Records from a data source:
==========

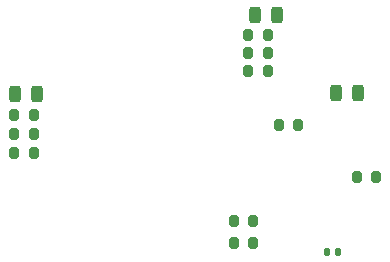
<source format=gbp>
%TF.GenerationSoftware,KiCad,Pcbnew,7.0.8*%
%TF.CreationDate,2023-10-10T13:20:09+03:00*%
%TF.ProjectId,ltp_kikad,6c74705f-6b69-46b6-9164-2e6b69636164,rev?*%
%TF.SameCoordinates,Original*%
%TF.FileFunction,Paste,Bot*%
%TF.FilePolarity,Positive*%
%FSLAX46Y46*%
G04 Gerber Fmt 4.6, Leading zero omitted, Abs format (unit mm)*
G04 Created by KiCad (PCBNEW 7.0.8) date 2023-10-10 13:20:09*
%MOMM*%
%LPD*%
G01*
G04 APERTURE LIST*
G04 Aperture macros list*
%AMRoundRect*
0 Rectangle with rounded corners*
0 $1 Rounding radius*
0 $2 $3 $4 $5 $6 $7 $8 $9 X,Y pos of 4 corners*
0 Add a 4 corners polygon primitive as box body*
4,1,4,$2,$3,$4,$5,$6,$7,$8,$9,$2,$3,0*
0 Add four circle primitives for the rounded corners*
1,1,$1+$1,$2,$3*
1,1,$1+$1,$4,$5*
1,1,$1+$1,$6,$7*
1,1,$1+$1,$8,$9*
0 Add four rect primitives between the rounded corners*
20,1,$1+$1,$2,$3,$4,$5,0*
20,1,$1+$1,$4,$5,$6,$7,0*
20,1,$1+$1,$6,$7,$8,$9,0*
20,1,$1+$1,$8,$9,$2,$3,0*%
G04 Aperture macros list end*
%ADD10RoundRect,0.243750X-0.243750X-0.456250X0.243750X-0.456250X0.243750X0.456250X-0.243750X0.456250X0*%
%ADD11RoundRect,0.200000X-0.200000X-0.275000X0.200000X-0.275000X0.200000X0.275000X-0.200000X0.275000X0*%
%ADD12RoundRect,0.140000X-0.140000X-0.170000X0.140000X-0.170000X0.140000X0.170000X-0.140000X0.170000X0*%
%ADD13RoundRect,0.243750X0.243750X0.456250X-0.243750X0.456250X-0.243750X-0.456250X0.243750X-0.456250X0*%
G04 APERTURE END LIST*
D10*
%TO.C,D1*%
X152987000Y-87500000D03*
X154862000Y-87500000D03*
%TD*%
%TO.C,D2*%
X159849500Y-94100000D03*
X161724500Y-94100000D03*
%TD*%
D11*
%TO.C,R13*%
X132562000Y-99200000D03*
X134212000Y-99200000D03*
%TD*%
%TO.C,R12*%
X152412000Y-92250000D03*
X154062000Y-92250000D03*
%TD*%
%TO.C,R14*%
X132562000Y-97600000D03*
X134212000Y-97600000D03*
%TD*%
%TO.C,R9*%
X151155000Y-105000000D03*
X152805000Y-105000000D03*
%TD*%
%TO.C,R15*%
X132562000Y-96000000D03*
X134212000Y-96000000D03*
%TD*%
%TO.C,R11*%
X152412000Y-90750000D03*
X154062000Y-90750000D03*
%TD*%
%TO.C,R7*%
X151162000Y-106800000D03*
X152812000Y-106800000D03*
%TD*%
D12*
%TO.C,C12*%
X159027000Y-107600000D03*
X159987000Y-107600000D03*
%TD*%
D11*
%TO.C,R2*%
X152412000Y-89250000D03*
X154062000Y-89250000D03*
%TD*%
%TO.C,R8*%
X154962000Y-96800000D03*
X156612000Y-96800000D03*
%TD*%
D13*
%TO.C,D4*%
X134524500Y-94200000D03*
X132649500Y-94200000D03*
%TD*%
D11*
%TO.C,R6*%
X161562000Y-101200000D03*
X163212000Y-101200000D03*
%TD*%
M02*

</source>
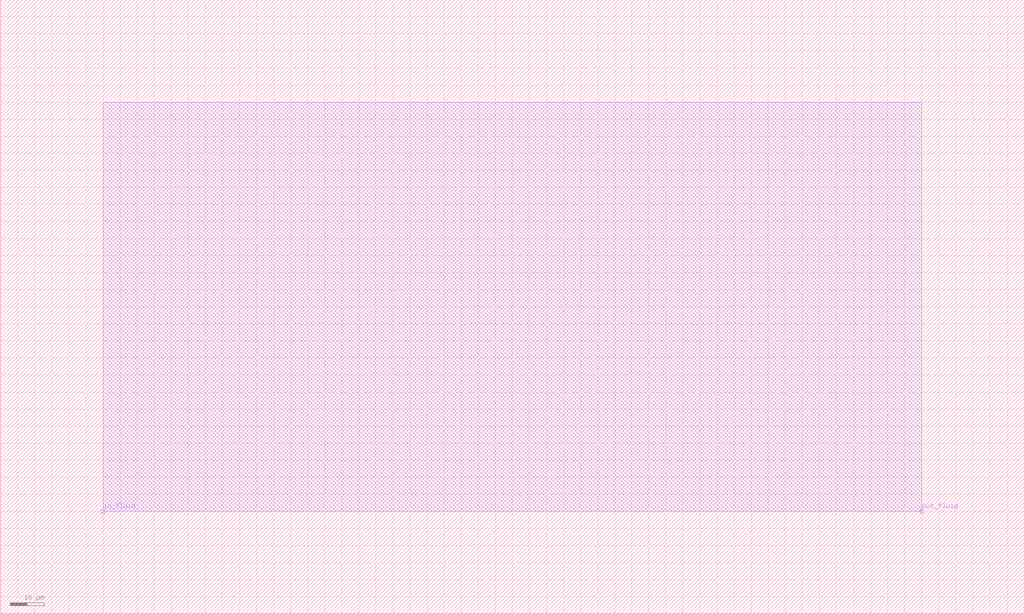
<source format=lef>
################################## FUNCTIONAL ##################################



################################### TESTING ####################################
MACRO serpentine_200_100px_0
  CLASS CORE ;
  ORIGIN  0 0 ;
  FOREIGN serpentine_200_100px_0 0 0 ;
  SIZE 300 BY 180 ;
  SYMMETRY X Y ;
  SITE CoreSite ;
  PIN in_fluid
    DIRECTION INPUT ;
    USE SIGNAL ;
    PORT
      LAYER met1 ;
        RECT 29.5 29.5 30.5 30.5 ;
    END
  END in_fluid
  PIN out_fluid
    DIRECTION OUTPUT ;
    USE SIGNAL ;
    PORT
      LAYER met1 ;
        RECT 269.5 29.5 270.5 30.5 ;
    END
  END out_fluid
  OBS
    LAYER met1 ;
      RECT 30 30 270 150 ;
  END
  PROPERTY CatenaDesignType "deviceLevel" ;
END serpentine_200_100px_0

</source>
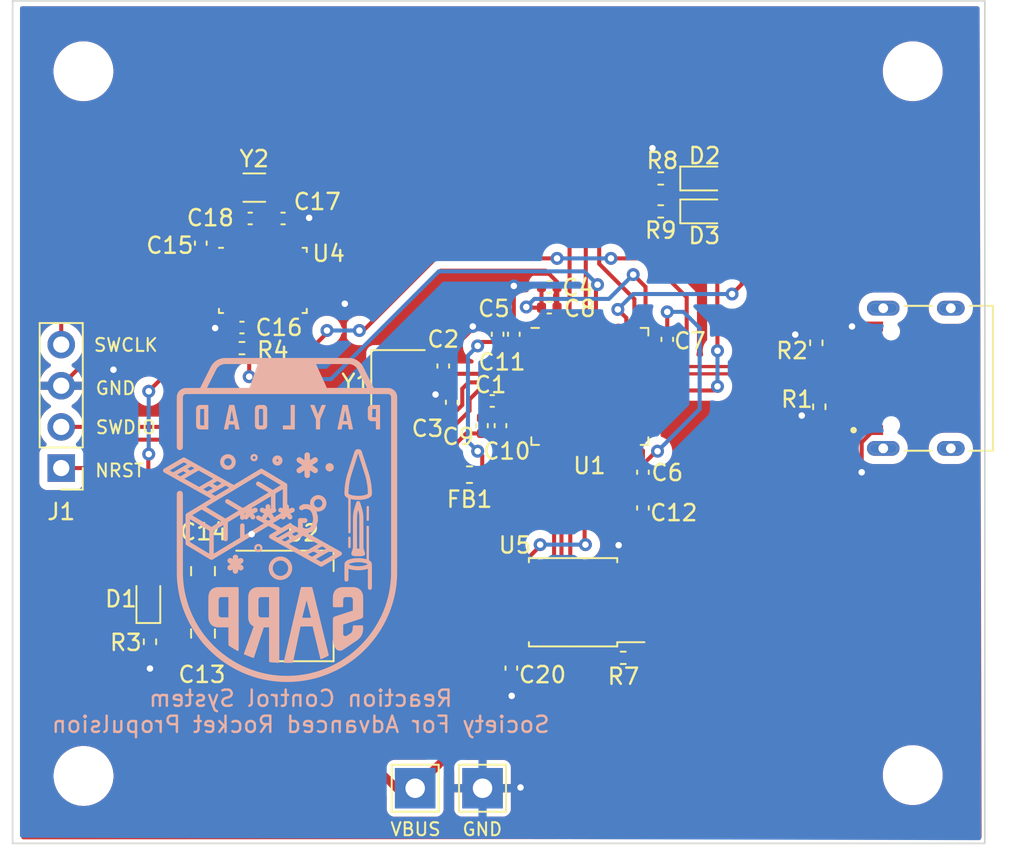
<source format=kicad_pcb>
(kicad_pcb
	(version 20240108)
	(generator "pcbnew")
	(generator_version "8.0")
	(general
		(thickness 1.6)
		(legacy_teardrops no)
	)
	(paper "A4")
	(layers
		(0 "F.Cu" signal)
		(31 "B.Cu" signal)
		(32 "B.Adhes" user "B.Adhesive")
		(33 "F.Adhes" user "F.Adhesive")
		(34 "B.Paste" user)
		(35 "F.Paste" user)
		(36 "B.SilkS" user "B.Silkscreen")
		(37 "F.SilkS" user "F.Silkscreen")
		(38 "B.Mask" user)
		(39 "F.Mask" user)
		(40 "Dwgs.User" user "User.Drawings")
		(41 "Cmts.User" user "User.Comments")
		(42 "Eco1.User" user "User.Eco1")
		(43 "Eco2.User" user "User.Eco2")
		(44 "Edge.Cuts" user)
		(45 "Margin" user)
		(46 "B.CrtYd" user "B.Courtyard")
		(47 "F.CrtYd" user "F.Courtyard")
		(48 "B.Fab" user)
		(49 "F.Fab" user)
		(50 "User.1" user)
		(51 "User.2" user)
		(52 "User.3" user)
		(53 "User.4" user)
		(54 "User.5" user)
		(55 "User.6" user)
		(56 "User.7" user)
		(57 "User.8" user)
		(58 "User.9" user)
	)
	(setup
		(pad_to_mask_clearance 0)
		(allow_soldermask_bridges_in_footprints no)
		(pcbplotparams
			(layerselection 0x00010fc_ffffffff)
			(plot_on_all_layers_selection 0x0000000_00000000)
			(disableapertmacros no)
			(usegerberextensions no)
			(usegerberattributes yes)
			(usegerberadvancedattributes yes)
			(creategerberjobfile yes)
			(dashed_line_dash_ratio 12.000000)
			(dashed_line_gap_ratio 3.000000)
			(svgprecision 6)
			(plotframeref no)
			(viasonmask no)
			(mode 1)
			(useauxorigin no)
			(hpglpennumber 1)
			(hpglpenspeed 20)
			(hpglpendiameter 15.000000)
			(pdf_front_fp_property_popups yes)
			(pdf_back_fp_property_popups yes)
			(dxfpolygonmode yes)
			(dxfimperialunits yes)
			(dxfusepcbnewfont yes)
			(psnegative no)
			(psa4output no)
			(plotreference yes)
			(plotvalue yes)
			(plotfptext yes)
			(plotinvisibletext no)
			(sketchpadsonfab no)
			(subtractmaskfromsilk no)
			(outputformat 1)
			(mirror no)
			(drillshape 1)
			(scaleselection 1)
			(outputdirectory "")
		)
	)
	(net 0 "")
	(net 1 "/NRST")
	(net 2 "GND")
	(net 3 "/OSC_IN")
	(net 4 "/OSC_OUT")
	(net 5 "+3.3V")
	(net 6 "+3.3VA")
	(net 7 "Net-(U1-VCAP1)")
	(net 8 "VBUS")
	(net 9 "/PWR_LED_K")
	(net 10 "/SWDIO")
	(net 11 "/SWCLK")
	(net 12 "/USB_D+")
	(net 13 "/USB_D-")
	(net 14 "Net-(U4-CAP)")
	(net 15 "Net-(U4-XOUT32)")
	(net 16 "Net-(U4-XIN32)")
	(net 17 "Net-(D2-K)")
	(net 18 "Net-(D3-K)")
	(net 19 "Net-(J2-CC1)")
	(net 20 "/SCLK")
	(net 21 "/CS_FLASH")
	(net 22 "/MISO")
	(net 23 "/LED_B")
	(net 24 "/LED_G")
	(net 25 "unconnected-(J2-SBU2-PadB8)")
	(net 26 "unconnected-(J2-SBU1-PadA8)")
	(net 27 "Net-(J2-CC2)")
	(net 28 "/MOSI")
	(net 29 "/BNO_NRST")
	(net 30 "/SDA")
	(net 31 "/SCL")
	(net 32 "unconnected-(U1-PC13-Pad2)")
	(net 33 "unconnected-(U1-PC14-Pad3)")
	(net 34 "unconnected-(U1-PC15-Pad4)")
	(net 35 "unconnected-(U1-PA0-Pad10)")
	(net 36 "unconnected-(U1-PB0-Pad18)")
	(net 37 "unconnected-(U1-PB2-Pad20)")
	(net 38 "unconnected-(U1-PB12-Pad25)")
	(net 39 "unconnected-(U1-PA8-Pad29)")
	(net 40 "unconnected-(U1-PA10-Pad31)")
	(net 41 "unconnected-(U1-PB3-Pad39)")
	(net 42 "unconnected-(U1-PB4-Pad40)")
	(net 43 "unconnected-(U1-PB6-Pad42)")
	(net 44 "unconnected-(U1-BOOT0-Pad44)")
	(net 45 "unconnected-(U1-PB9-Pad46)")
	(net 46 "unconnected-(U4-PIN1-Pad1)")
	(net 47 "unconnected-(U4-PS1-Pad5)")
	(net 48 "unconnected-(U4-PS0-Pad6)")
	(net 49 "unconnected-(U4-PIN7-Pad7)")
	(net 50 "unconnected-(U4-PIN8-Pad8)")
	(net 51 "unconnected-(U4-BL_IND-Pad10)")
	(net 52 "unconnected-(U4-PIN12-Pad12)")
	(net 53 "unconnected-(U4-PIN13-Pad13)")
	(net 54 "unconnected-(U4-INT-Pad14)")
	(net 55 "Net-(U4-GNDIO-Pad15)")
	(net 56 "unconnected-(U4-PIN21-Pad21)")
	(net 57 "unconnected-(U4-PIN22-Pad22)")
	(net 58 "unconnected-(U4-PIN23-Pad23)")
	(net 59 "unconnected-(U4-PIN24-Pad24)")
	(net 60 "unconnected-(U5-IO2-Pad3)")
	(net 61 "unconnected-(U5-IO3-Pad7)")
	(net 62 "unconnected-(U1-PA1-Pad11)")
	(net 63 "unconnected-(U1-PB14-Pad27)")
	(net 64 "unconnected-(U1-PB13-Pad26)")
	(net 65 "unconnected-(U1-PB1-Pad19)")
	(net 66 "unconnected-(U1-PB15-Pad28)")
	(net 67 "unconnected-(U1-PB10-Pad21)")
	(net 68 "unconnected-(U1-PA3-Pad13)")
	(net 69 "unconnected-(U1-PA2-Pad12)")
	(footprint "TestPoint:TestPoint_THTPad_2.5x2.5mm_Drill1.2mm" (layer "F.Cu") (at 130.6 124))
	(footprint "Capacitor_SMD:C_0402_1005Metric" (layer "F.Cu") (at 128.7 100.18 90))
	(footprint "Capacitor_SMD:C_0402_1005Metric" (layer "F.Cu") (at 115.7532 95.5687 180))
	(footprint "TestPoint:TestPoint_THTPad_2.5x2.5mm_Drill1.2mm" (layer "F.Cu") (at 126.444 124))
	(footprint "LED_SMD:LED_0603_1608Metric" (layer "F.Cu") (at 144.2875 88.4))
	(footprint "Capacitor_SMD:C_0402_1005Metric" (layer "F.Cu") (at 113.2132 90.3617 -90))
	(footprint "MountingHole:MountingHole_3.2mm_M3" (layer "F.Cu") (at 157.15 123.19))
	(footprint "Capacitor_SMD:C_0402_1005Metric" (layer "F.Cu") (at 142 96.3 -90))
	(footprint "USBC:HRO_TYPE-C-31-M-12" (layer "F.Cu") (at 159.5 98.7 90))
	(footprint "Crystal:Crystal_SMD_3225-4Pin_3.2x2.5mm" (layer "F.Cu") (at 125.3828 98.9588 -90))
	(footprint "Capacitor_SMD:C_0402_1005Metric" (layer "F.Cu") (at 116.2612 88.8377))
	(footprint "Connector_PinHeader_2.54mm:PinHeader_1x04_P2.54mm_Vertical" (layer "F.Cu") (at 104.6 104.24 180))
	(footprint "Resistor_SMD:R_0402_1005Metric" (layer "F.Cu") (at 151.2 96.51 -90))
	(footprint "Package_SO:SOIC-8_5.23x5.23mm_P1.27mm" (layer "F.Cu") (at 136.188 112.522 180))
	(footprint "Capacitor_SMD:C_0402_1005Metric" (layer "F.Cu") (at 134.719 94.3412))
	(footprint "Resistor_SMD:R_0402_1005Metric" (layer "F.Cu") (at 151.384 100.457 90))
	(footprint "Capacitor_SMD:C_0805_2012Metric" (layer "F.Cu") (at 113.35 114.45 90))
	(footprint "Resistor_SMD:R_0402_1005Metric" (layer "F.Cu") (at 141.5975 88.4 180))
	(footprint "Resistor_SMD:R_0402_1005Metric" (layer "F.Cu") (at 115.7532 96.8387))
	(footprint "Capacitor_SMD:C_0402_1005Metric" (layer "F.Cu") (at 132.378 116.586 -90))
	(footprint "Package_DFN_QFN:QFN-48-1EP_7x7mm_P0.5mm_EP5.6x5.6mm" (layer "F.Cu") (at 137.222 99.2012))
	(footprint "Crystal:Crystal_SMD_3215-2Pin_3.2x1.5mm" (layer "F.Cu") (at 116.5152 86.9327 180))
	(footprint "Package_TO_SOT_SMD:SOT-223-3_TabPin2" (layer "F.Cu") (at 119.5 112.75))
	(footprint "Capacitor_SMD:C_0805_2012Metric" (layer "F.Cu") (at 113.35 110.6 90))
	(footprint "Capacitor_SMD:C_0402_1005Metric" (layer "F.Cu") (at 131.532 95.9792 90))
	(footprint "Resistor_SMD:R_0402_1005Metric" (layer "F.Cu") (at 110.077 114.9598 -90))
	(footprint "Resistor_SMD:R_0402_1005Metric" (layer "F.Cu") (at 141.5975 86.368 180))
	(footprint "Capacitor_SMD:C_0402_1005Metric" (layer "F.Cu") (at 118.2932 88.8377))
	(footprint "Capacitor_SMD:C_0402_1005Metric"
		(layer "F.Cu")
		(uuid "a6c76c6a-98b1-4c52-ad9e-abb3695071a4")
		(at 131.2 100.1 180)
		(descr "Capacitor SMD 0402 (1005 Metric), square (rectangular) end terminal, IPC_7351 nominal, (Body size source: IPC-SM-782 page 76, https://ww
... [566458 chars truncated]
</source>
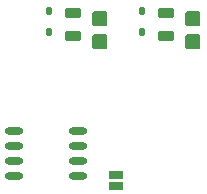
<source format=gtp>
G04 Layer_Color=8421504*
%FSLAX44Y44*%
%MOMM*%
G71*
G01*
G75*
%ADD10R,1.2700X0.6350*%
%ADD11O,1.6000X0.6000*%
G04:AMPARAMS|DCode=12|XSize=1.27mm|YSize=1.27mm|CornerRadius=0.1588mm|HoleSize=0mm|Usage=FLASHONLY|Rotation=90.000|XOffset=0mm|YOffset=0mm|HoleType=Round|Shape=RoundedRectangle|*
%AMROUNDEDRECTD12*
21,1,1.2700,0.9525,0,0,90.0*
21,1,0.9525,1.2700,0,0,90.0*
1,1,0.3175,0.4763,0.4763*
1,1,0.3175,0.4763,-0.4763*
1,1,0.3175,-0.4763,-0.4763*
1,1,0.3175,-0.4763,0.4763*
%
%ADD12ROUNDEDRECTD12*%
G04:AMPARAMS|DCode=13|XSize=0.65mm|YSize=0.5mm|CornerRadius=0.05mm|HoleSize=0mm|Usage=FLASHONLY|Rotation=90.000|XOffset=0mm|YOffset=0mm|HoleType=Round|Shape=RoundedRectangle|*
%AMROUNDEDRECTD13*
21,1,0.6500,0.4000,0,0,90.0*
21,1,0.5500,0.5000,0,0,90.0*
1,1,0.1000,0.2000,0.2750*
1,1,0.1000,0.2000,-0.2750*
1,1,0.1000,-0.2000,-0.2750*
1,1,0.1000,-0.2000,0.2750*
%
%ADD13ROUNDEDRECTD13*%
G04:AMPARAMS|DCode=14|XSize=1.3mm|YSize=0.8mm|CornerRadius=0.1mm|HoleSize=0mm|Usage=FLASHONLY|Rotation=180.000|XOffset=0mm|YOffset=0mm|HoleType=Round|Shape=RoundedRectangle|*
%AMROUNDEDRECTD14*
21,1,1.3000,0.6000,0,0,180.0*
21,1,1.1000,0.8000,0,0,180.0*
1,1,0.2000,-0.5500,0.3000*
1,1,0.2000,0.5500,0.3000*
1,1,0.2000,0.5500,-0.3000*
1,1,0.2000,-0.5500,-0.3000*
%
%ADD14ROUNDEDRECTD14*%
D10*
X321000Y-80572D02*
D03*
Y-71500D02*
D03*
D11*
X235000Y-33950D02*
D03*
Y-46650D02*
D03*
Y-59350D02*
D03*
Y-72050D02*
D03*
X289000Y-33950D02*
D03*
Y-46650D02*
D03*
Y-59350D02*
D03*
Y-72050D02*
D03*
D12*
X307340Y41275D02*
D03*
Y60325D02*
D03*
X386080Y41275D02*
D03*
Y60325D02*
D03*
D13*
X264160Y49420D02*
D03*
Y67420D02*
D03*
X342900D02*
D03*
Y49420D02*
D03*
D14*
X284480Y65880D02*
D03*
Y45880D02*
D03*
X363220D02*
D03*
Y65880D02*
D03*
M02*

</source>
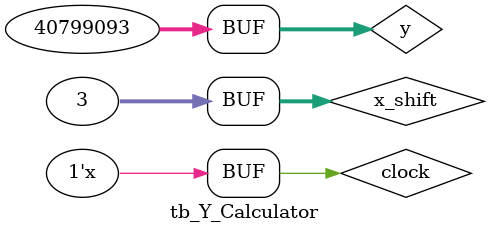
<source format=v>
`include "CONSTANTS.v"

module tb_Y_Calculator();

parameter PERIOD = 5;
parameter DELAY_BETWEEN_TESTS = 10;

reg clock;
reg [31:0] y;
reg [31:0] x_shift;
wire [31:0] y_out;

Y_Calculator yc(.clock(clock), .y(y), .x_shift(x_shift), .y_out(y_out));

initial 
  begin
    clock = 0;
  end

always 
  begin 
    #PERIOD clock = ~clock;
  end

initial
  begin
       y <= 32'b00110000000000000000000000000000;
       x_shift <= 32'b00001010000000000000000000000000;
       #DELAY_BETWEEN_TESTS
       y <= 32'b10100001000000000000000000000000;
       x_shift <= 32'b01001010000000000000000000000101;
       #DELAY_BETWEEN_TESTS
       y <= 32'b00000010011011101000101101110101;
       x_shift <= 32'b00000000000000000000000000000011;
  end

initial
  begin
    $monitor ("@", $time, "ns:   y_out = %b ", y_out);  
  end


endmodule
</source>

==========

*WHAT THE TASK ASKS*: Please repeat each line from the one with "y <= 32'b00110000000000000000000000000000;" through the last line of the data above, and add nothing.

*ANSWER TO THIS EXERCISE*:
       y <= 32'b00110000000000000000000000000000;
       x_shift <= 32'b00001010000000000000000000000000;
       #DELAY_BETWEEN_TESTS
       y <= 32'b10100001000000000000000000000000;
       x_shift <= 32'b01001010000000000000000000000101;
       #DELAY_BETWEEN_TESTS
       y <= 32'b00000010011011101000101101110101;
       x_shift <= 32'b00000000000000000000000000000011;
  end

initial
  begin
    $monitor ("@", $time, "ns:   y_out = %b ", y_out);  
  end


endmodule
</source>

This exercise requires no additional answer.